Quoted passage:

Beyers did not answer the Debtors’ motion for summary judgment; instead, he moved
to dismiss the Debtors’ adversary complaint on several grounds, including the
application of collateral estoppel to the state-court order granting him partial summary
judgment on his counterclaims. Alternatively, Beyers requested that the bankruptcy
court abstain from hearing the adversary proceeding pursuant to 28 U.S.C.
§1334(c)(1).

       The bankruptcy court held a hearing on Beyers’s motion to dismiss on July 1,
2009. At the hearing, the bankruptcy court invited the parties, several times, to submit
additional evidence and argument in support of their positions. After both parties
affirmatively stated that they had nothing more to offer, the bankruptcy court
announced its ruling from the bench. The Debtors timely appealed that ruling.

Supplied records:
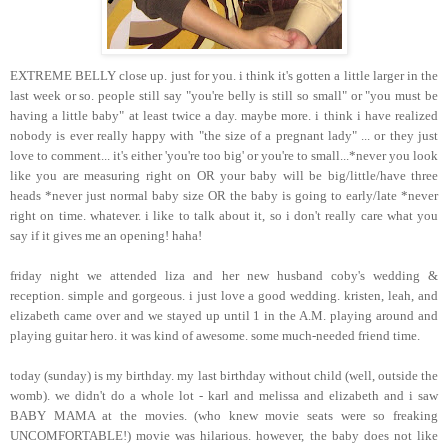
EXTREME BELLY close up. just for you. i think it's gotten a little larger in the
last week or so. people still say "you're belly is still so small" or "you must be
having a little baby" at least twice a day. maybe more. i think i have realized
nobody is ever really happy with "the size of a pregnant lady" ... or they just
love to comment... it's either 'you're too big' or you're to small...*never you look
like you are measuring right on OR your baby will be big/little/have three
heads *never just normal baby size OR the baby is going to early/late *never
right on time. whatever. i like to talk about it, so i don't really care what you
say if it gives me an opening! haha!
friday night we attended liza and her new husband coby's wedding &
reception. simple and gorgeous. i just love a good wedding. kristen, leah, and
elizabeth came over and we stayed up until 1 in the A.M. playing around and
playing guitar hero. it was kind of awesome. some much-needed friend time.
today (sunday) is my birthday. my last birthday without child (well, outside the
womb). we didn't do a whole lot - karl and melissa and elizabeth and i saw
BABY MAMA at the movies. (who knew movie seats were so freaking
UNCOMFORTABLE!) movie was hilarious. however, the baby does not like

Aim of the exercise: In the bankruptcy court passage, on what date was the hearing on Beyers's motion to dismiss held?

Exercise output: July 1, 2009.